Available data: Begin

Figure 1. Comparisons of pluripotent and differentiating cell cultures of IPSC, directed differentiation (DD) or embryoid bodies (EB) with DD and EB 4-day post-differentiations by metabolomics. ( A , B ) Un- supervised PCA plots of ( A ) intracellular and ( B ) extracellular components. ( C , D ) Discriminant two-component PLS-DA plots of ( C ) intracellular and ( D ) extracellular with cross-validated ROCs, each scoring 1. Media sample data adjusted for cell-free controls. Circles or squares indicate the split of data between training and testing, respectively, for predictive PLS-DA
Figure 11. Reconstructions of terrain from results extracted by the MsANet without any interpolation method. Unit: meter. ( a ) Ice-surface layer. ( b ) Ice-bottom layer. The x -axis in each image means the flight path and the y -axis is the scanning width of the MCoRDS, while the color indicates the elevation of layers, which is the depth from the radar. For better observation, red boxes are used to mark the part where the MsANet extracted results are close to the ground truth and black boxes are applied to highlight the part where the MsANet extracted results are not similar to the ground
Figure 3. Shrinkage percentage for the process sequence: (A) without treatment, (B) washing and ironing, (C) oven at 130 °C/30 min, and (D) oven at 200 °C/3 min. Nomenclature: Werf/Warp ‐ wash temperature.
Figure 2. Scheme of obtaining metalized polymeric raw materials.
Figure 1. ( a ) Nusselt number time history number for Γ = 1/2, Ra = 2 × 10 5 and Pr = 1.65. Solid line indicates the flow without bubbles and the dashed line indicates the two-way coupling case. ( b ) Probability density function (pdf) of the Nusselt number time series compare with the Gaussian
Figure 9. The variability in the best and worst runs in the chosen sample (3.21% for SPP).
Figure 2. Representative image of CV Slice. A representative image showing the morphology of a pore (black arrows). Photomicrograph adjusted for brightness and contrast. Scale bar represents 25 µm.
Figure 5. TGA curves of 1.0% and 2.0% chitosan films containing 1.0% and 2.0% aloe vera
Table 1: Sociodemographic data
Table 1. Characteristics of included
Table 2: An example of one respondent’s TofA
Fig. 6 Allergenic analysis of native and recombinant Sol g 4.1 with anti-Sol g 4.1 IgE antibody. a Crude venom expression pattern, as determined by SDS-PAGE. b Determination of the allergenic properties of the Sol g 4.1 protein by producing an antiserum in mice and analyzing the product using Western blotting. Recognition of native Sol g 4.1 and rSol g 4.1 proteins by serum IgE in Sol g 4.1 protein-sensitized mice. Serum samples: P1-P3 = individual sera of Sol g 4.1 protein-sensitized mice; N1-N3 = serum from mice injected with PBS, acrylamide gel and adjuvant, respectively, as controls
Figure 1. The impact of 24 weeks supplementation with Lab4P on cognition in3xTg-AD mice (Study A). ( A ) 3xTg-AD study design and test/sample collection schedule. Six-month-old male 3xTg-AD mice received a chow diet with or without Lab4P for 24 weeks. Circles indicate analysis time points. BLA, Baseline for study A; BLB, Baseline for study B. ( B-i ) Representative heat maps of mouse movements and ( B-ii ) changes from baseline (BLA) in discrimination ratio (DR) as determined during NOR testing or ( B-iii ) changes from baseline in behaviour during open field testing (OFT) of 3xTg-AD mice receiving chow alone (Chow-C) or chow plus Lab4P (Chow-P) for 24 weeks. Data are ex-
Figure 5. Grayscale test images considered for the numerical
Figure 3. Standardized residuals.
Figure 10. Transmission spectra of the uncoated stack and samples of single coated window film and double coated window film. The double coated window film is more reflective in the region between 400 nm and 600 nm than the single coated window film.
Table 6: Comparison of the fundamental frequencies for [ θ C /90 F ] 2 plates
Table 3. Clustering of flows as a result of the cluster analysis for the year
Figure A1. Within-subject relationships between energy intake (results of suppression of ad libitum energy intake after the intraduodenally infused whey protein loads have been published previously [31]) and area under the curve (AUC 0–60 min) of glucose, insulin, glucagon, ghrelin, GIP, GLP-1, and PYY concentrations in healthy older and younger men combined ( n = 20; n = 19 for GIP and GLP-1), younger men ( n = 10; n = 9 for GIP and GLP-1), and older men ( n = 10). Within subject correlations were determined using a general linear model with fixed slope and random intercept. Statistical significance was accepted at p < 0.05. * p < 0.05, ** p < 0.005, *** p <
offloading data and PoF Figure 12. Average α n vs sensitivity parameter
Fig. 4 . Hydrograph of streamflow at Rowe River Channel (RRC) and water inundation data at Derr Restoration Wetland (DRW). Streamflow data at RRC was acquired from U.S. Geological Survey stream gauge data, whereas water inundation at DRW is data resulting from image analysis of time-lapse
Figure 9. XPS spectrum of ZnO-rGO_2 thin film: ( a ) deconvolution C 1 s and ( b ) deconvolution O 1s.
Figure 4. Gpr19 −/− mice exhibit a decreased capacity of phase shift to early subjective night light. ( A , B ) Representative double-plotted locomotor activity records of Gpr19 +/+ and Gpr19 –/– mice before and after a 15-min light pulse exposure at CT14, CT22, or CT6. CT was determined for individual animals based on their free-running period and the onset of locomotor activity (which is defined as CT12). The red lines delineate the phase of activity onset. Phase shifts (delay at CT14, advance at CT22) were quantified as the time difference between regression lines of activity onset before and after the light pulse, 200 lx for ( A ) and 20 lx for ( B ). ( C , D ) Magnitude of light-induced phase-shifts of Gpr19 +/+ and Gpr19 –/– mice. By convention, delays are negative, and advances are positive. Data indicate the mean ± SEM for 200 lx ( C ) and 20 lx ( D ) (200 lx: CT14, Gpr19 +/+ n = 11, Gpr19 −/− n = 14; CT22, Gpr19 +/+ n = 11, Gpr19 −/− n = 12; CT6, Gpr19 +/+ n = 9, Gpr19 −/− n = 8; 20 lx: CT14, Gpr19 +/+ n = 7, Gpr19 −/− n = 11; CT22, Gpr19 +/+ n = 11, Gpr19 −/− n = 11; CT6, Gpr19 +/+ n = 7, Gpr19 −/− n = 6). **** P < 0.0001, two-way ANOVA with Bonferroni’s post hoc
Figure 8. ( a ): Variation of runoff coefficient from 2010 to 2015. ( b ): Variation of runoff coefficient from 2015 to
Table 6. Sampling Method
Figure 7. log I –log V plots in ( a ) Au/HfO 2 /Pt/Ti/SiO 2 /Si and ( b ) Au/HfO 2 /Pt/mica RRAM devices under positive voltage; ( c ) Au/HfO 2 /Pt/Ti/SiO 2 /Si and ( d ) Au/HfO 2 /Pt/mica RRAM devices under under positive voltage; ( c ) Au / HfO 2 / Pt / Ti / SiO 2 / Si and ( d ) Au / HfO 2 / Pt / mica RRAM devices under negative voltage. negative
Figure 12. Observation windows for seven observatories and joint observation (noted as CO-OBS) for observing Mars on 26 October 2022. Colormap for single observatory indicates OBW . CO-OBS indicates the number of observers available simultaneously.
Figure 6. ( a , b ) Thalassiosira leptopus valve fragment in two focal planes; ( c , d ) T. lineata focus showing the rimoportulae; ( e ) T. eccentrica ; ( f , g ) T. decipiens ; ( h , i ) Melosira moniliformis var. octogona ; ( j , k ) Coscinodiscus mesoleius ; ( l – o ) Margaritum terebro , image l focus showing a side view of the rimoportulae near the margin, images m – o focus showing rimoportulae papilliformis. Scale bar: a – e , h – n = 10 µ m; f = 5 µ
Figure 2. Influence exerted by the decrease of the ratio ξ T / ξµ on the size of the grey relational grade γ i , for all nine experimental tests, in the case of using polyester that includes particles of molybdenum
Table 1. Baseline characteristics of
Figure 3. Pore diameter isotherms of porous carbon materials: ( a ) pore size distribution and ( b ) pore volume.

Available data: End

_Problem description_: The required output is every line above from the one with "Fig. 4 . Hydrograph" down to the one with "Figure 9. XPS", restated word for word, ends included.

_Problem solution_:
Fig. 4 . Hydrograph of streamflow at Rowe River Channel (RRC) and water inundation data at Derr Restoration Wetland (DRW). Streamflow data at RRC was acquired from U.S. Geological Survey stream gauge data, whereas water inundation at DRW is data resulting from image analysis of time-lapse
Figure 9. XPS spectrum of ZnO-rGO_2 thin film: ( a ) deconvolution C 1 s and ( b ) deconvolution O 1s.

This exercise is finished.